# Work to complete:
Reproduce every one of the lines below word for word, omitting the pictures from your answer.

○ ○ ○ ○ ○ ○ ○

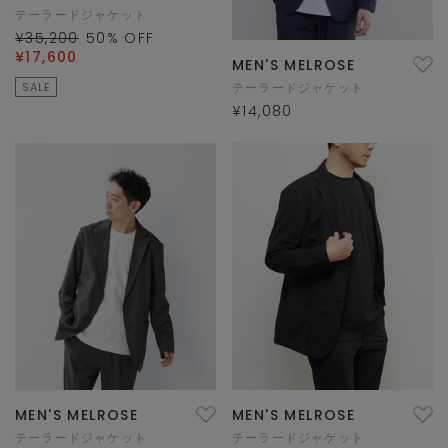
テーラードジャケット
¥35,200
50
% OFF
¥17,600
MEN'S MELROSE
SALE
テーラードジャケット
¥14,080
MEN'S MELROSE
MEN'S MELROSE
テーラードジャケット
テーラードジャケット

○ ○ ○ ○ ○ ○ ○

# Response to this exercise:
テーラードジャケット
¥35,200
50
% OFF
¥17,600
MEN'S MELROSE
SALE
テーラードジャケット
¥14,080
MEN'S MELROSE
MEN'S MELROSE
テーラードジャケット
テーラードジャケット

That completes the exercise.